[DATA TO USE]
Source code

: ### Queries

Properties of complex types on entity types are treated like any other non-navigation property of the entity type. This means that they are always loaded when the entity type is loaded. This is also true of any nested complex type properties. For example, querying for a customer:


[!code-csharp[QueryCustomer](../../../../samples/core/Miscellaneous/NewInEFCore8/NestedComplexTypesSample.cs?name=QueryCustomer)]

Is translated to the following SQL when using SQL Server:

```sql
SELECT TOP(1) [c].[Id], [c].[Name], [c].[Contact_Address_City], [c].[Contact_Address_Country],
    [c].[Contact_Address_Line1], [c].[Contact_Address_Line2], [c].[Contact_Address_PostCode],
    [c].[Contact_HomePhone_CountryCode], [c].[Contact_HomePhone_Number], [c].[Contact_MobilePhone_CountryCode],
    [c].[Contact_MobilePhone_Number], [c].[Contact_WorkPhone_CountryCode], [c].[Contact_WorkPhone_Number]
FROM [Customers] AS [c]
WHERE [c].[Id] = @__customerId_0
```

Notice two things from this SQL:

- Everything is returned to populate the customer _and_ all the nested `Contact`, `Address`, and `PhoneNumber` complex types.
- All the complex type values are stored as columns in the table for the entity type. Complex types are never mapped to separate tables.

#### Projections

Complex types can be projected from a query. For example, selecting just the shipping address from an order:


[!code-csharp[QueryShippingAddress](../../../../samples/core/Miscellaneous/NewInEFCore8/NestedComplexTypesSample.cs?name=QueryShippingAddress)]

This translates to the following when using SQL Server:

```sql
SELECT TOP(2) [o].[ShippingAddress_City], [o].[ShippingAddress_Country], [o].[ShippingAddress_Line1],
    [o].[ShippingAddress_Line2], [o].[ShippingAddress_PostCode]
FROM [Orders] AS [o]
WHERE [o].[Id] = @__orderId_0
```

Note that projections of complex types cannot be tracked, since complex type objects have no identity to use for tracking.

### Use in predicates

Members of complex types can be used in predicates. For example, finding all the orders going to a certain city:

[WORK TO BE COMPLETED]
Output the entire listing exactly as it appears above.

[RESPONSE TO THE EXERCISE]
Source code

: ### Queries

Properties of complex types on entity types are treated like any other non-navigation property of the entity type. This means that they are always loaded when the entity type is loaded. This is also true of any nested complex type properties. For example, querying for a customer:


[!code-csharp[QueryCustomer](../../../../samples/core/Miscellaneous/NewInEFCore8/NestedComplexTypesSample.cs?name=QueryCustomer)]

Is translated to the following SQL when using SQL Server:

```sql
SELECT TOP(1) [c].[Id], [c].[Name], [c].[Contact_Address_City], [c].[Contact_Address_Country],
    [c].[Contact_Address_Line1], [c].[Contact_Address_Line2], [c].[Contact_Address_PostCode],
    [c].[Contact_HomePhone_CountryCode], [c].[Contact_HomePhone_Number], [c].[Contact_MobilePhone_CountryCode],
    [c].[Contact_MobilePhone_Number], [c].[Contact_WorkPhone_CountryCode], [c].[Contact_WorkPhone_Number]
FROM [Customers] AS [c]
WHERE [c].[Id] = @__customerId_0
```

Notice two things from this SQL:

- Everything is returned to populate the customer _and_ all the nested `Contact`, `Address`, and `PhoneNumber` complex types.
- All the complex type values are stored as columns in the table for the entity type. Complex types are never mapped to separate tables.

#### Projections

Complex types can be projected from a query. For example, selecting just the shipping address from an order:


[!code-csharp[QueryShippingAddress](../../../../samples/core/Miscellaneous/NewInEFCore8/NestedComplexTypesSample.cs?name=QueryShippingAddress)]

This translates to the following when using SQL Server:

```sql
SELECT TOP(2) [o].[ShippingAddress_City], [o].[ShippingAddress_Country], [o].[ShippingAddress_Line1],
    [o].[ShippingAddress_Line2], [o].[ShippingAddress_PostCode]
FROM [Orders] AS [o]
WHERE [o].[Id] = @__orderId_0
```

Note that projections of complex types cannot be tracked, since complex type objects have no identity to use for tracking.

### Use in predicates

Members of complex types can be used in predicates. For example, finding all the orders going to a certain city:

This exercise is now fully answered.